Lack G
Department of Pediatric Allergy and Immunology, St Mary's Hospital, London, UK.
J Allergy Clin Immunol. 2001 Jul;108(1 Suppl):S9-15. doi: 10.1067/mai.2001.115562.
Allergic rhinitis (AR) is rarely found in isolation and needs to be considered in the context of systemic allergic disease associated with numerous comorbid disorders, including asthma, chronic middle ear effusions, sinusitis, lymphoid hypertrophy with obstructive sleep apnea, disordered sleep, and consequent behavioral and educational effects. The coexistence of AR and asthma is complex. First, the diagnosis of asthma may be confounded by symptoms of cough caused by rhinitis and postnasal drip. This may lead to either inaccurate diagnosis of asthma or inappropriate assessment of asthma severity with over treatment of the patient. The term "cough variant rhinitis" is therefore proposed to describe rhinitis that manifests itself primarily as cough that results from postnasal drip. AR, however, also has a causal role in asthma; it appears both to be responsible for exacerbating asthma and to have a role in its pathogenesis. Postnasal drip with nasopharyngeal inflammation leads to a number of other conditions. Thus sinusitis is a frequent extension of rhinitis and is one of the most frequently missed diagnoses in children. Allergen exposure in the nasopharynx with release of histamine and other mediators can cause Eustachian tube obstruction possibly leading to middle ear effusions.
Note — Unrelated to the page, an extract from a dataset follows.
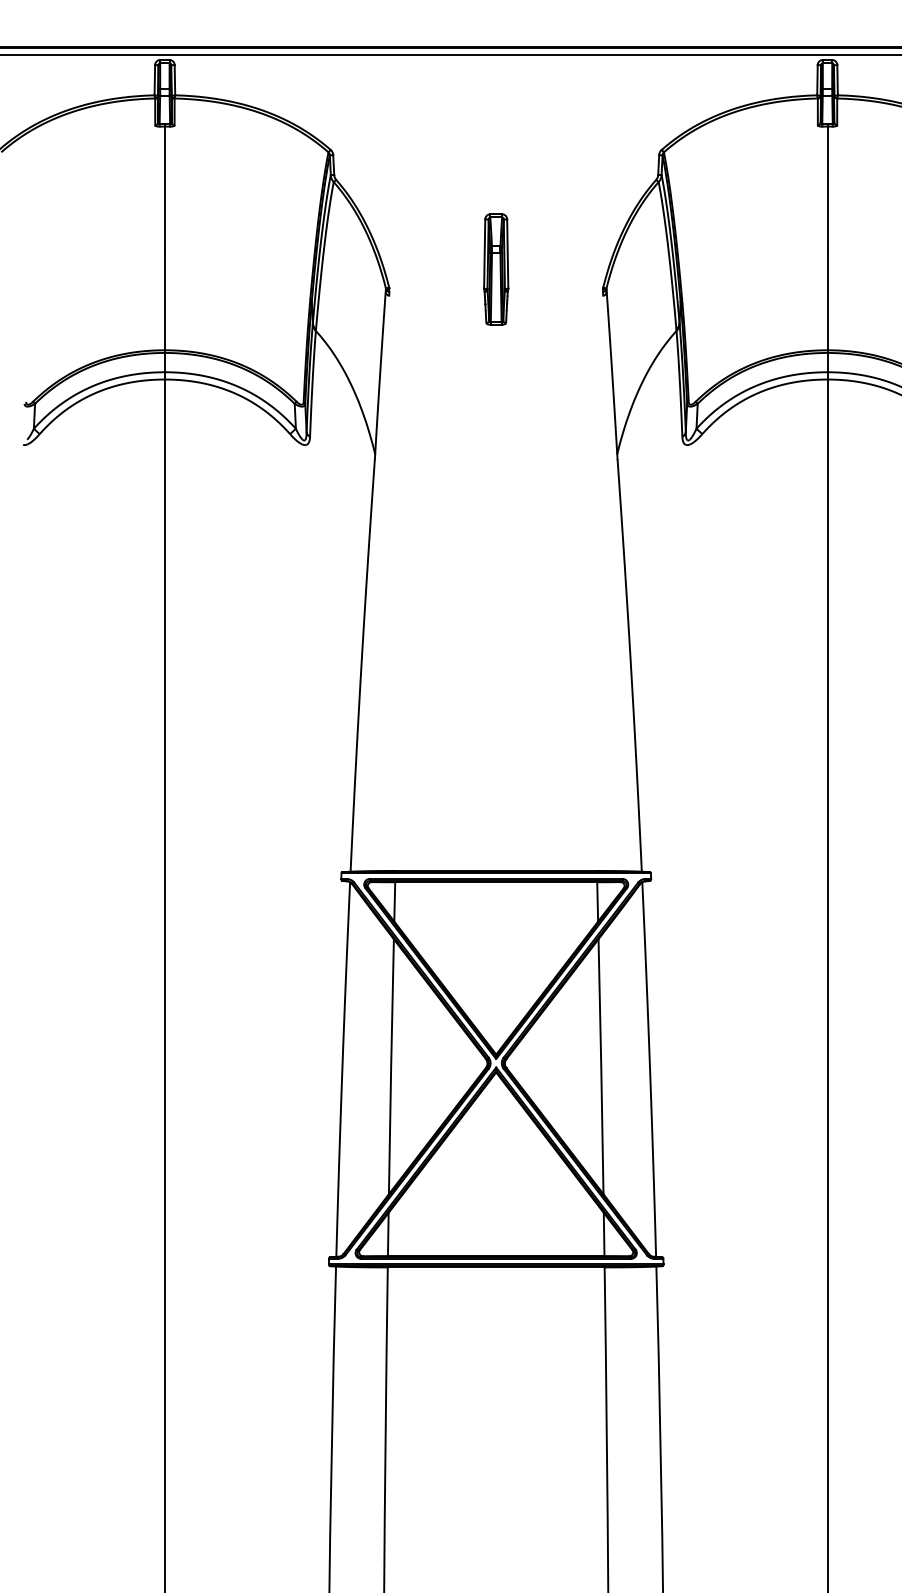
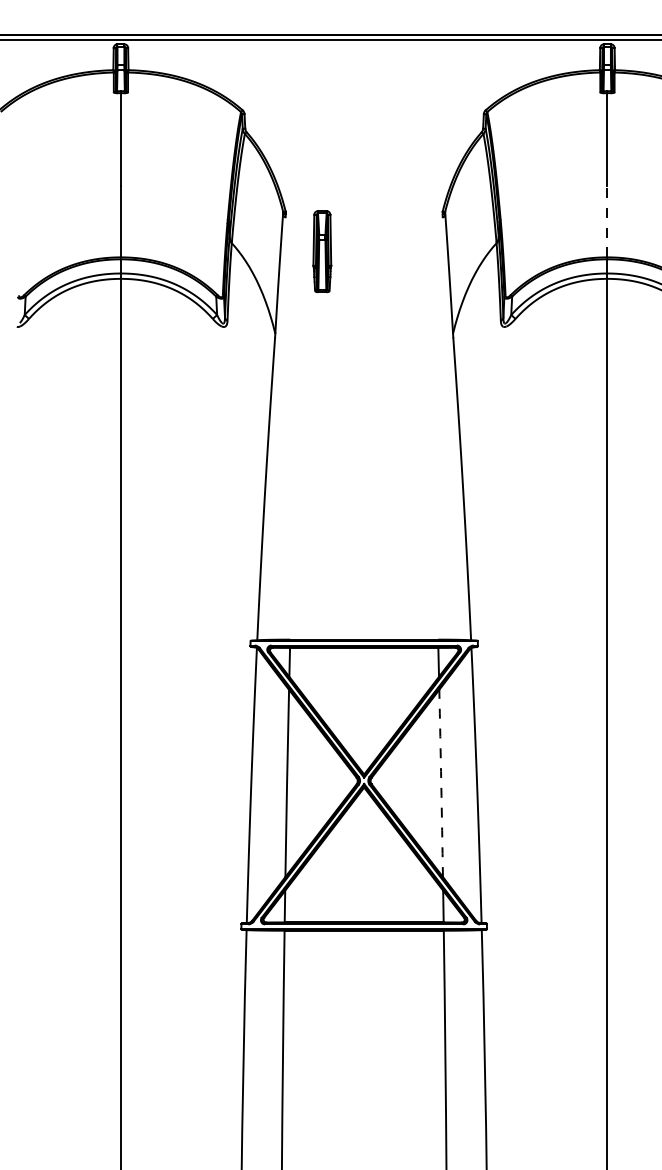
part: (496, 269) -> (322, 251), moved
line: (827, 301) -> (607, 221), solid -> dashed
arc: (601, 1066) -> (441, 783), solid -> dashed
Chronic allergic inflammation of the upper airway causes lymphoid hypertrophy with prominence of adenoidal and tonsillar tissue. This may be associated with poor appetite, poor growth, and obstructive sleep apnea. AR is therefore part of a spectrum of allergic disorders that can profoundly affect the well being and quality of life of a child. Prospective cohort studies are required to assess the disease burden caused by AR in childhood and to further assess the potential educational impairment that may result. Because AR is part of a systemic disease process, its management requires a coordinated approach rather than a fragmented, organ-based approach.
变应性鼻炎(AR)很少单独出现,需要结合与多种合并症相关的全身性变应性疾病来考虑,这些合并症包括哮喘、慢性中耳积液、鼻窦炎、伴有阻塞性睡眠呼吸暂停的淋巴样组织增生、睡眠障碍以及随之而来的行为和教育方面的影响。AR和哮喘并存的情况较为复杂。首先,鼻炎和鼻后滴漏引起的咳嗽症状可能会混淆哮喘的诊断。这可能导致哮喘诊断不准确或对哮喘严重程度评估不当,从而对患者进行过度治疗。因此,提出了“咳嗽变异性鼻炎”这一术语来描述主要表现为鼻后滴漏引起咳嗽的鼻炎。然而,AR在哮喘中也起到了病因作用;它似乎既会加重哮喘,又在其发病机制中发挥作用。鼻后滴漏伴鼻咽部炎症会引发许多其他病症。因此,鼻窦炎是鼻炎常见的扩展,也是儿童中最常被漏诊的疾病之一。过敏原暴露于鼻咽部并释放组胺和其他介质可能导致咽鼓管阻塞,进而可能引发中耳积液。上气道的慢性变应性炎症会导致淋巴样组织增生,腺样体和扁桃体组织突出。这可能与食欲不佳、生长发育不良以及阻塞性睡眠呼吸暂停有关。因此,AR是一系列变应性疾病的一部分,会对儿童的健康和生活质量产生深远影响。需要进行前瞻性队列研究来评估儿童期AR造成的疾病负担,并进一步评估可能导致的潜在教育损害。由于AR是全身性疾病过程的一部分,其管理需要一种协调的方法,而不是零散的、基于器官的方法。